● **TASK ITEM**:
For each line in the material below that holds "dovoljno", copy that line.

● **DATA RECORDS**:

★ ★ ★

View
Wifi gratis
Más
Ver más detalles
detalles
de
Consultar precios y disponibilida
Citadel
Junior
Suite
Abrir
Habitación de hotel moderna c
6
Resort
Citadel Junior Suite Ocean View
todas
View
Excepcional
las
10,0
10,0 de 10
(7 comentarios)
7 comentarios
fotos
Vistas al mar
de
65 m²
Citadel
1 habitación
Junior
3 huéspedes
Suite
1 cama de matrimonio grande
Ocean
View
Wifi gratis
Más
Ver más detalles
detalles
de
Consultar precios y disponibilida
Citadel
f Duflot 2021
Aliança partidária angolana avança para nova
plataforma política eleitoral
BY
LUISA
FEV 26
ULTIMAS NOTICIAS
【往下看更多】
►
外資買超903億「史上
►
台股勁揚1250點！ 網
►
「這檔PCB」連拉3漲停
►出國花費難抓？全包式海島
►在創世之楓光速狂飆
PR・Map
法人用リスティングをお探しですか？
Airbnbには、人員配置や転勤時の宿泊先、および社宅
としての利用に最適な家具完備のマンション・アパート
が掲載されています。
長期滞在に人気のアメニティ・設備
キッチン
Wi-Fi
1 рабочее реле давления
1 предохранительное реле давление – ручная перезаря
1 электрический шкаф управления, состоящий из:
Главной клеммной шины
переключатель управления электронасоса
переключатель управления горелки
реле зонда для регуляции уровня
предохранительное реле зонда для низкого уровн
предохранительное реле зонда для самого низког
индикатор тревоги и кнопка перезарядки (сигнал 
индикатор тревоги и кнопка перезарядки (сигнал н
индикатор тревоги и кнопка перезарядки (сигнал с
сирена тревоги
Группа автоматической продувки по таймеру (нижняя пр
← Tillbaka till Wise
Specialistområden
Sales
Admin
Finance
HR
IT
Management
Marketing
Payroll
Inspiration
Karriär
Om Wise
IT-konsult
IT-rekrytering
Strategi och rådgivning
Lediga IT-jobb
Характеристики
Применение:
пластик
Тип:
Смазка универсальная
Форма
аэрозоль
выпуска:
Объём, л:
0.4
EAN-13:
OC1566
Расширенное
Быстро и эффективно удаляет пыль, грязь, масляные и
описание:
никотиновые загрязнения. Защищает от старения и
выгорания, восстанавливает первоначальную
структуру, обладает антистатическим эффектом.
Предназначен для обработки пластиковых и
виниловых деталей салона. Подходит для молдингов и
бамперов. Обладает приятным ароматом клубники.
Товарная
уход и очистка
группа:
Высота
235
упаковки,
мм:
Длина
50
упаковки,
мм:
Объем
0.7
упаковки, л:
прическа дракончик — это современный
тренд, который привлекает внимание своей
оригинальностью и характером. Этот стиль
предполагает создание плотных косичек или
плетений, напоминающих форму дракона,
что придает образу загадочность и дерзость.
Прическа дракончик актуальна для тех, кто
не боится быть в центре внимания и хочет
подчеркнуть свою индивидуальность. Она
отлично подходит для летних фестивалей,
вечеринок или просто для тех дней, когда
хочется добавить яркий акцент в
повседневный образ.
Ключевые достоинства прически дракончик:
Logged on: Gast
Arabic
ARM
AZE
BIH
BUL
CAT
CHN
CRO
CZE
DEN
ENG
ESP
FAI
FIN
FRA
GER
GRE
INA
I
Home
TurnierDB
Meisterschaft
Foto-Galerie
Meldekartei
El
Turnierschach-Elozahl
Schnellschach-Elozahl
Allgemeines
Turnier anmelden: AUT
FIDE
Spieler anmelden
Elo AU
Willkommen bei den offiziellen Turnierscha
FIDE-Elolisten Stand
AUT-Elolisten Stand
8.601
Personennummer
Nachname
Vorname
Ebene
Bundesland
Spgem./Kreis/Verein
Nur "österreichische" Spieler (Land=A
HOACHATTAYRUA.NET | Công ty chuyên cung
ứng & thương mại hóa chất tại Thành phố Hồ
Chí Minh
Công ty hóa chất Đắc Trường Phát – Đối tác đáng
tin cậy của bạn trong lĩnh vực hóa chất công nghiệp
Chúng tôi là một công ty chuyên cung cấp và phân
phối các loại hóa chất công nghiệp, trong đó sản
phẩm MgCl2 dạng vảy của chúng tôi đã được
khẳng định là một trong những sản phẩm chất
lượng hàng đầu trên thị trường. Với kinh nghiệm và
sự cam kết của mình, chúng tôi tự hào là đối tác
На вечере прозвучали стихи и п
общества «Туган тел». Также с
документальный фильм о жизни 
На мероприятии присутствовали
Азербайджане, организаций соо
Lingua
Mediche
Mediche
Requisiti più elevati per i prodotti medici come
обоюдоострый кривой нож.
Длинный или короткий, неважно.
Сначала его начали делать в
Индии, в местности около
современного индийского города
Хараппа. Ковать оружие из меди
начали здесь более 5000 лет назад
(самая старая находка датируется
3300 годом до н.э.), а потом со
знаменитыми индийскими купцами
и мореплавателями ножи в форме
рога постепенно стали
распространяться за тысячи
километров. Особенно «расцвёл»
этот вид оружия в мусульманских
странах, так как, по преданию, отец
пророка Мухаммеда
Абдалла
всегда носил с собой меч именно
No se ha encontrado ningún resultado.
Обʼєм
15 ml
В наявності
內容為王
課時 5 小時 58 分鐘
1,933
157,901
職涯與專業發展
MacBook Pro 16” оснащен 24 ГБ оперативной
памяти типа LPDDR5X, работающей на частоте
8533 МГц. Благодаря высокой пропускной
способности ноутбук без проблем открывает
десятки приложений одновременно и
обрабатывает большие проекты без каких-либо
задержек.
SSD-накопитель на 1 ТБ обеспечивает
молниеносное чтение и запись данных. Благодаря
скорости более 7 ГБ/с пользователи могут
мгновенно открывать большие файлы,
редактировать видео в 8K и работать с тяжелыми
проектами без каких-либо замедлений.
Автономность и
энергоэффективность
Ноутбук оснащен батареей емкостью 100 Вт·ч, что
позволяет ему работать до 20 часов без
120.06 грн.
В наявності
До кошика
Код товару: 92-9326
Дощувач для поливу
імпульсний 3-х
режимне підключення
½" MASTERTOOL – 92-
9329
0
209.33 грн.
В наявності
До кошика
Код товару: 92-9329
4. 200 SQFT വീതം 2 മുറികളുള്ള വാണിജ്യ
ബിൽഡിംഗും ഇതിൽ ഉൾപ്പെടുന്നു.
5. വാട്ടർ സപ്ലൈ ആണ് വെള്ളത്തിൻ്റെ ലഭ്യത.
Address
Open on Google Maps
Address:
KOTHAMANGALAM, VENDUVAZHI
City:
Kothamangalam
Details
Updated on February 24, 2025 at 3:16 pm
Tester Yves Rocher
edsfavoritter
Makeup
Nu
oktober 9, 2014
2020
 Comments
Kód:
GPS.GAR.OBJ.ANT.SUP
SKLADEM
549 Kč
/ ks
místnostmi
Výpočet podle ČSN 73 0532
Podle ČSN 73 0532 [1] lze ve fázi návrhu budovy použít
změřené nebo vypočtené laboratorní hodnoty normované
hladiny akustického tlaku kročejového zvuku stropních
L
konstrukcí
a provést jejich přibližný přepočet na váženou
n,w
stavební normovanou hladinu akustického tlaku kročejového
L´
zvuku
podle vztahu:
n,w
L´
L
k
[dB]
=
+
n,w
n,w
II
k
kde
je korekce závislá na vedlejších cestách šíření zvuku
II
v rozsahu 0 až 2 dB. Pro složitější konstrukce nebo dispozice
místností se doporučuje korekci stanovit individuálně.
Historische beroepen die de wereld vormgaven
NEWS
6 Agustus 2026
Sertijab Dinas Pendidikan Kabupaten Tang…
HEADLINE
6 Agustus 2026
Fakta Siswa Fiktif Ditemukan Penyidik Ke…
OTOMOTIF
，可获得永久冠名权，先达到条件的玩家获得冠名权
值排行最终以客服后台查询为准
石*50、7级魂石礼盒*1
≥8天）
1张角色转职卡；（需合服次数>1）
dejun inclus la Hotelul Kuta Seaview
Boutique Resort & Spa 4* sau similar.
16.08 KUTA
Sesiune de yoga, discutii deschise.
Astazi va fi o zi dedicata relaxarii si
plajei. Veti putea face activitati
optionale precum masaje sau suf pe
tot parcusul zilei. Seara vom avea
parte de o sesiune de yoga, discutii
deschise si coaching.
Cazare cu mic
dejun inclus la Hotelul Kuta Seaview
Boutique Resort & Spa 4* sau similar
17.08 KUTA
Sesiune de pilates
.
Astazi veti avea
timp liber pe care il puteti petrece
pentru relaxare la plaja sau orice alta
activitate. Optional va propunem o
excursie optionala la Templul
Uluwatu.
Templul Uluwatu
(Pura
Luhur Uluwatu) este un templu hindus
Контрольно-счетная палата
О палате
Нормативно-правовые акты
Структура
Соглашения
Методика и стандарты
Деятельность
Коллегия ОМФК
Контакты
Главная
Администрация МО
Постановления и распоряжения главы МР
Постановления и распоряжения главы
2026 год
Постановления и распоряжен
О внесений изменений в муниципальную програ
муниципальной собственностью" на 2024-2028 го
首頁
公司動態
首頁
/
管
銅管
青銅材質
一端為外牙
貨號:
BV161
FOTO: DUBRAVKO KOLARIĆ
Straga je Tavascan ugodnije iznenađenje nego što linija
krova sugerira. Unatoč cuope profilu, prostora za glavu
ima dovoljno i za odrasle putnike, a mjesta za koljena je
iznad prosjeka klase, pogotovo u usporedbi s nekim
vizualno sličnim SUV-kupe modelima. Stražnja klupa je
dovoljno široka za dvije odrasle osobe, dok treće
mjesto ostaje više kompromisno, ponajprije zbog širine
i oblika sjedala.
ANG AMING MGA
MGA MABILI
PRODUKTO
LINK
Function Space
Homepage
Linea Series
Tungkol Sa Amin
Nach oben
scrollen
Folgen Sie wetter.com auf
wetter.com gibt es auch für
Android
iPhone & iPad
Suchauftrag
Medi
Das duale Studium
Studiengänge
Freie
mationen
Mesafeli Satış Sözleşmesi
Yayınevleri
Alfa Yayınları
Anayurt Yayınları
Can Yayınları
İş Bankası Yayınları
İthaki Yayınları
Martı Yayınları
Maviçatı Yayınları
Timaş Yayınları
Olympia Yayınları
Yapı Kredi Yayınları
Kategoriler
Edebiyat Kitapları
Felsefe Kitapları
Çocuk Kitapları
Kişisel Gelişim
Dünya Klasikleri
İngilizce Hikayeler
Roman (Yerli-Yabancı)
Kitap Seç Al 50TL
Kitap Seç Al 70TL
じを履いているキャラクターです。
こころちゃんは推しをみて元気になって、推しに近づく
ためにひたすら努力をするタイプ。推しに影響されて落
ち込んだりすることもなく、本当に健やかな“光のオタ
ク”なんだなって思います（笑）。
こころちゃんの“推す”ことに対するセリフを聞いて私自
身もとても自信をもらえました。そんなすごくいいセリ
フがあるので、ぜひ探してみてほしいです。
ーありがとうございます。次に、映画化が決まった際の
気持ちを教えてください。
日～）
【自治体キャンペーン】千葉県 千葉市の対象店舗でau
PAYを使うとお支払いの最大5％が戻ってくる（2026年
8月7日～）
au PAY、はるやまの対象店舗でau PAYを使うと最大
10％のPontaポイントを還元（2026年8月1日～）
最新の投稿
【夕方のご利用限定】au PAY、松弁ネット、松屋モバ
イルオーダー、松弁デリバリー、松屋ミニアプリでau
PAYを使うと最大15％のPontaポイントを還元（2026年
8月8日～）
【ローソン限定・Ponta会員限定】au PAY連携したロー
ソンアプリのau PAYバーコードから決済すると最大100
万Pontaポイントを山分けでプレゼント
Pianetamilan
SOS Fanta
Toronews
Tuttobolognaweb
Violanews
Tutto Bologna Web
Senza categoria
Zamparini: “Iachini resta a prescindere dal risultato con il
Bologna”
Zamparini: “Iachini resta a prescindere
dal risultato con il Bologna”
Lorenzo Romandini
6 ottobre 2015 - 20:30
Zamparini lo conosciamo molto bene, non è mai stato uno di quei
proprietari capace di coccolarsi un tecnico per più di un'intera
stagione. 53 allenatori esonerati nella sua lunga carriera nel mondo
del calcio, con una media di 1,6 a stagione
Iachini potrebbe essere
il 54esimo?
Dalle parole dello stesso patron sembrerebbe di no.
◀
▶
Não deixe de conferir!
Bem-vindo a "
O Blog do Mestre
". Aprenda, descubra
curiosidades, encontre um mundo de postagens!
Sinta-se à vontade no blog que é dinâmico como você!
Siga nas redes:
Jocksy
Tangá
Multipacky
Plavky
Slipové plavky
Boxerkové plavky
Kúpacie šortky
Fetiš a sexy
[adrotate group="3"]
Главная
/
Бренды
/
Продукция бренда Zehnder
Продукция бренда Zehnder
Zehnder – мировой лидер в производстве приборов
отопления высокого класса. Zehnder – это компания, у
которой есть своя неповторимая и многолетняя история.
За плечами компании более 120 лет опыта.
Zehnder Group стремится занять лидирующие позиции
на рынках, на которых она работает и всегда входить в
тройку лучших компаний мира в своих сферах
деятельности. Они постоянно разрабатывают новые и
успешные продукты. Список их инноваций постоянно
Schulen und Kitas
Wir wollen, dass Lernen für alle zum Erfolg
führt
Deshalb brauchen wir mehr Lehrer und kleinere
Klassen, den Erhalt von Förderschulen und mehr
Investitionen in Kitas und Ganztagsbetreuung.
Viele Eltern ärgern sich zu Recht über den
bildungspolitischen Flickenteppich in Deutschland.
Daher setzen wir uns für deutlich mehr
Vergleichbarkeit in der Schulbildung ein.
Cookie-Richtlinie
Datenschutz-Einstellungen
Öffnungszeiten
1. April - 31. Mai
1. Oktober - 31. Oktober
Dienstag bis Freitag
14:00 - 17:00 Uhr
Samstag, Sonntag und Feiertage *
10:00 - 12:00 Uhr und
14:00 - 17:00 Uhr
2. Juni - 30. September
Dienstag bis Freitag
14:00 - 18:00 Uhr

★ ★ ★

● **RESULT OF THIS TASK**:
ima dovoljno i za odrasle putnike, a mjesta za koljena je
dovoljno široka za dvije odrasle osobe, dok treće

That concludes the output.